By last week, things were looking up. A number of the dogs had been adopted out to new homes. And a shell-shocked public has responded in droves, asking how they can help.

They can help by lobbying their state legislators to pass a law cracking down on egregious breeders. Twice North Carolina’s legislature has rebuffed such measures.

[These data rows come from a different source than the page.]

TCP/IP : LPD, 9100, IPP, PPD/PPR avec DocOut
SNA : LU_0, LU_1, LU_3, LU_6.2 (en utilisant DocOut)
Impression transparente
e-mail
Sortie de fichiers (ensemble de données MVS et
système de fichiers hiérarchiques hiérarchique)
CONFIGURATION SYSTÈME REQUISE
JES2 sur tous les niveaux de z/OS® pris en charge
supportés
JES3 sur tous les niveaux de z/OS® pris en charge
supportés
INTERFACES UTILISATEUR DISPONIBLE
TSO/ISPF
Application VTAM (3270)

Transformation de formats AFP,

Three young girls from Durham — Jen and Elizabeth Spores and Alex Middleton — are circulating a petition that would impose tougher laws on commercial kennels, requiring outdoor exercise and bigger cages for dogs. It’s obvious to these girls, and to many North Carolinians, that an overhaul is needed. The state’s  lawmakers need to wake up and smell the ammonia-pierced fumes and tackle a problem the public is demanding they solve.

Give Diehl a chance

June17
Animal welfare activists in Pennsylvania are disturbed, if not alarmed, over the replacement of Jessie Smith as head of the state’s Bureau of Dog Law Enforcement. Smith held the post for five years. Appointed by then-Gov. Ed Rendell, it was her job to implement the groundbreaking 2008 law that cracked down on large-volume puppy mills by requiring larger cage sizes, outdoor exercise and veterinary examinations. Since the law’s enactment the number of Pennsylvania kennels selling 60 or more dogs a year has fallen by nearly 80 percent, from 300-plus to just 74, according to the Philadelphia Inquirer’s Amy Worden. 
 
Now Rendell is out of office and his successor, Gov. Tom Corbett, has appointed Lynn Diehl, a former bank manager, to run the Office of Dog Law Enforcement. Diehl has lots of experience when it comes to financial loans, but none in the area of kennel-enforcement. She does have a dog, a dachshund named Lilly.
 
Smith, meanwhile, has been reassigned to the governor’s Office of General Counsel.
 
It’s too bad Smith is no longer running the Dog Law Bureau. She came under fire from activists like Bill Smith, the founder of Main Line Animal Rescue, who apparently thought the brutal world of puppy mills should and could be cleaned up overnight. As a former newspaper reporter who covered state legislatures in Tennessee and New York, as well as the U.S. Congress, I can assure you that change of that magnitude doesn’t happen on a dime. (What’s more, people who see the world with such black-and-white starkness often hinder the cause.) I tracked Jessie Smith’s progress while researching Saving Gracie, which is set in Pennsylvania, and thought she deserved more credit than she got.
 
Now that she’s gone, people are even more upset at the inexperience of her successor. A spokeswoman for Corbett insists he has no intention of dropping the ball on the behalf of breeding dogs, however. (The state still has 2,400 dog kennels that aren’t required to abide by the new law.) Corbett was the state attorney general when the new law took effect and he prosecuted some of the most egregious puppy mill cases. Some say he had to be nudged to do so. Either way, he has more than a passing understanding of the law.
 
I don’t blame activists for their vigilance, because breeders have never liked the new law and continue to clamor for it to be watered down. But as my father likes to say, if you want to get to the honey, don’t knock over the beehive. Give Diehl a chance. Offering to work with her is likely to accomplish more than labeling her an enemy before she’s even had a chance to put her name on the door.